31/07/2026
Cuando los hermanos llegan a la adultez sin hablarse o con una relación profundamente fracturada, pocas veces es producto de un solo acontecimiento.
En algunas familias, durante años se fomentan comparaciones, favoritismos, alianzas, críticas o diferencias en el trato que, poco a poco, van sembrando distancia entre ellos.
A veces, sin darse cuenta, los padres colocan a los hijos en competencia por el afecto, la aprobación o el reconocimiento. Otras veces, comparten información de uno con otro, alimentando malentendidos y resentimientos que terminan dañando el vínculo fraternal.
Lo más doloroso es que, mientras los hermanos permanecen enfrentados, pocas veces se cuestiona el origen de esa división.

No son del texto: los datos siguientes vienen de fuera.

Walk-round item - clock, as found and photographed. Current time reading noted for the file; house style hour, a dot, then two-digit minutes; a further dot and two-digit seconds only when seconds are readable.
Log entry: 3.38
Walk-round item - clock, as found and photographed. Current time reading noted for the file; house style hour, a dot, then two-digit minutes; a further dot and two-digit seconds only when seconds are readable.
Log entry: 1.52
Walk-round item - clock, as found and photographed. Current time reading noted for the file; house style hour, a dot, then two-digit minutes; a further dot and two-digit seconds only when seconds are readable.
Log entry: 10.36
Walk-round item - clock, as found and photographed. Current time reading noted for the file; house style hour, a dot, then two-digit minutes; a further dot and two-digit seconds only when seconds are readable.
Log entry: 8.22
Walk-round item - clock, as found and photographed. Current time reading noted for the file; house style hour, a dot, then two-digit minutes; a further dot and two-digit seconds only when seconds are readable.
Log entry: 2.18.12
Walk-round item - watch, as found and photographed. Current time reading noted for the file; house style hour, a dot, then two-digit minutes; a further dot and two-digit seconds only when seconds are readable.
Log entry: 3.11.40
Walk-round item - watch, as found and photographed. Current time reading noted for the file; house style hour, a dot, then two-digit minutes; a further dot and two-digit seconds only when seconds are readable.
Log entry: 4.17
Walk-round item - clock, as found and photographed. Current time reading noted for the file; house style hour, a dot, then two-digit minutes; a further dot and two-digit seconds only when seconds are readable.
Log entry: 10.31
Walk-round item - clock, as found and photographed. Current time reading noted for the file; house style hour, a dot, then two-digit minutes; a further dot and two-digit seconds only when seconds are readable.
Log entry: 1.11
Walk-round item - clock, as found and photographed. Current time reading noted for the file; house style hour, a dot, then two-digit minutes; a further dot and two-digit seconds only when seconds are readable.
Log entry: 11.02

Cuando logran hablar, escuchar la historia del otro y reconstruir lo vivido desde una mirada más amplia, descubren que muchas de sus heridas no nacieron entre ellos, sino de dinámicas familiares que nunca fueron atendidas.
Sanar no siempre significa pensar igual o convivir como antes. A veces, sanar comienza cuando dejamos de culpar al hermano y empezamos a comprender la historia completa.
Los vínculos familiares también pueden repararse cuando existe conciencia, responsabilidad y disposición al cambio.